Party post on social media leads to fights, intoxication at Jersey Shore

Michelle Charlesworth Image
Monday, June 18, 2018
Party post on social media leads to fights, intoxication at Jersey Shore
Michelle Charlesworth reports on an out of control scene that unfolded on the Jersey Shore last weekend,.

SEASIDE HEIGHTS, New Jersey (WABC) -- Thousands of people flooded Seaside Heights and Seaside Park Saturday night after seeing a post on social media, and the scene quickly got out of control with public intoxication and fights.

Authorities say thousands of young people just showed up without the town having any idea what was happening. It started on social media, after someone posted about a party on the boardwalk and beach around 5 p.m.

The party post, which went up Wednesday, promised a good time at the Seaside Heights beach for a $10 fee. It stated there would be a DJ and a music video shoot, neither of which was true. Beach passes run about $7, and there was no organized party -- just the invitation on social media.

The Seaside Heights Police Department headed off the plans, contacting the promoter to shut down the party.

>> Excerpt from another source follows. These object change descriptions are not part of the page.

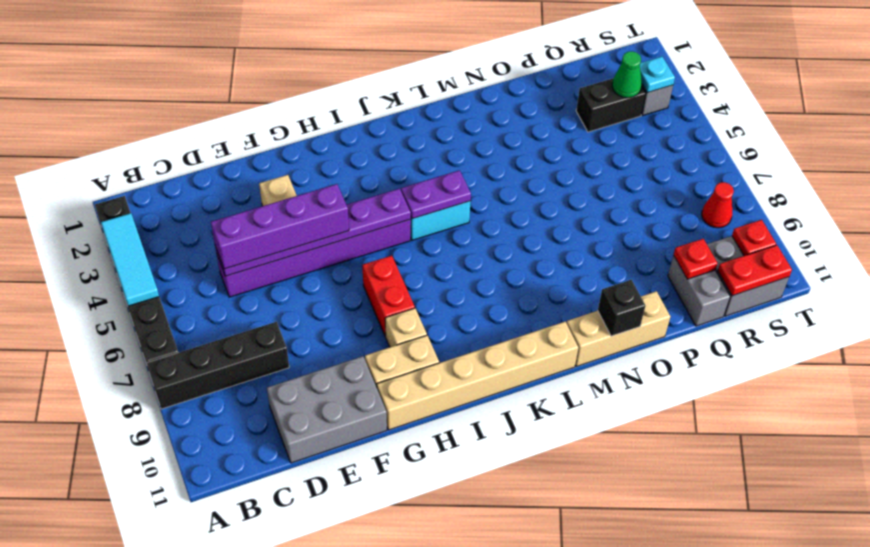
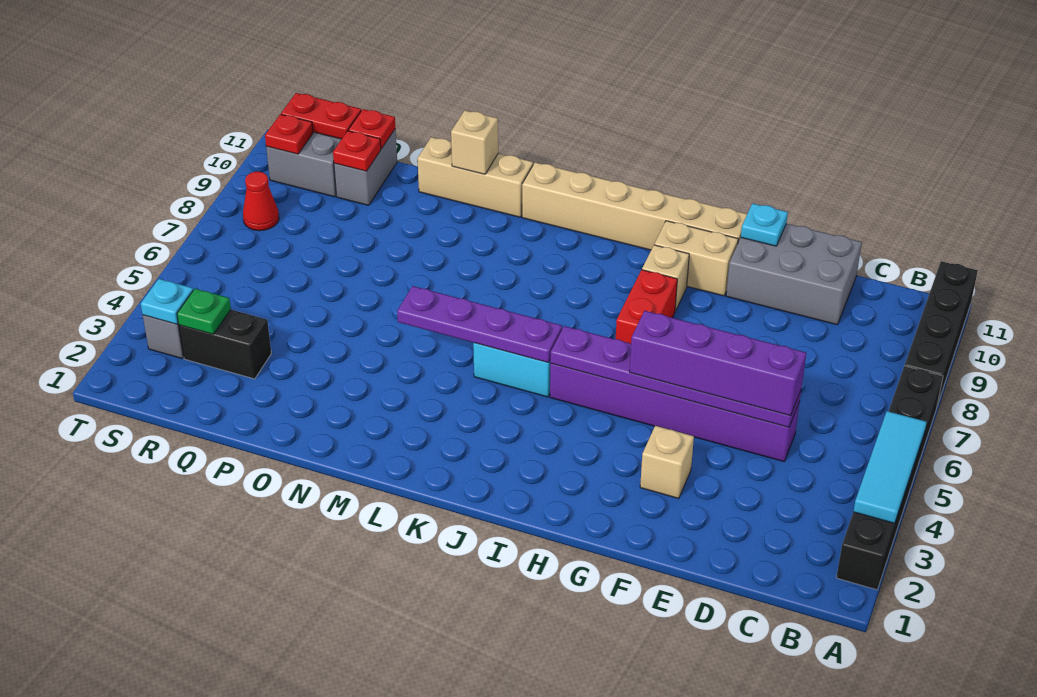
black brick A8:D8 level 1 -> black brick A8:A11 level 1
none -> cyan plate F11 level 2
purple plate J5:K5 level 2 -> purple plate J5:M5 level 2
black brick N11 level 2 -> tan brick N11 level 2
none -> red plate Q11 level 2
green cone R3 level 2 -> green plate R3 level 2

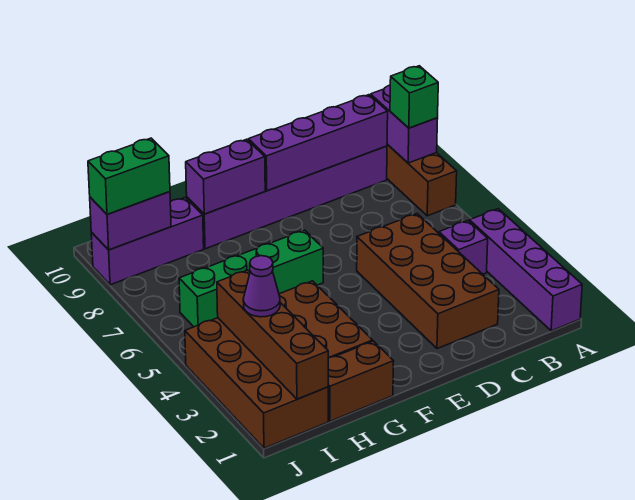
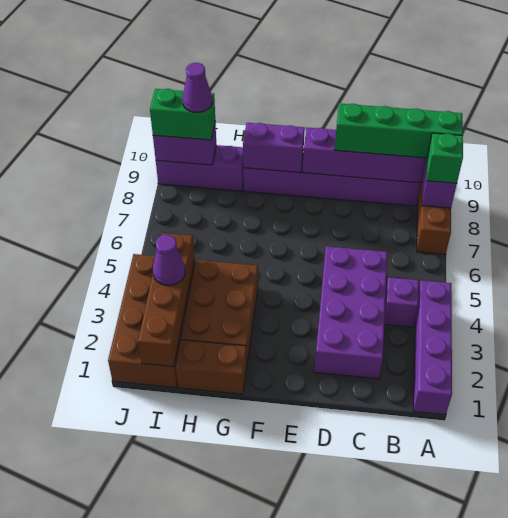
brown brick C2:D5 level 1 -> purple brick C2:D5 level 1
green brick F6:I6 level 1 -> green brick A9:D9 level 3
none -> purple cone I9 level 4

So he moved it to neighboring Seaside Park.

Cars that were packed to capacity arrived from all over, and local officials were overwhelmed. They say anywhere from 5,000 to 10,000 people were in the vicinity, on the boardwalk and beach.

"Mostly on the beach early on in the afternoon, playing volleyball, having fun, doing their thing," said Chris Guzman, with Ocean County Scanner News. "Later in the day, when police shut down the beach, they came into Seaside Heights on the boardwalk and like I said, most people were having a good time doing their thing. But some bad seeds getting into some fights, overly intoxicated, smoking marijuana up here, things that happen with large crowds at large events."

Seaside Heights has a population of around 2,800 people, while Seaside Park is roughtly half that at around 1,500 people.

Normally, crowds at the beach and boardwalk are welcomed, but not crowds like this. Some restaurants even had to close down.

Authorities say many who arrived were unaccustomed to the idea of purchasing a beach pass and instead hopped fences.

"You got 10,000 kids on the beach, another 3,000 each way trying to get on the beach," Seaside Heights police Chief Thomas Boyd said. "There were two entrances taking money, and they were just jumping the fence left and right. But what are you going to do? It's a private beach. It's not even my town. We came for assistance with Seaside Park because they were overwhelmed."

Seaside Park police say there were a few arrests for fighting, and no injuries were reported.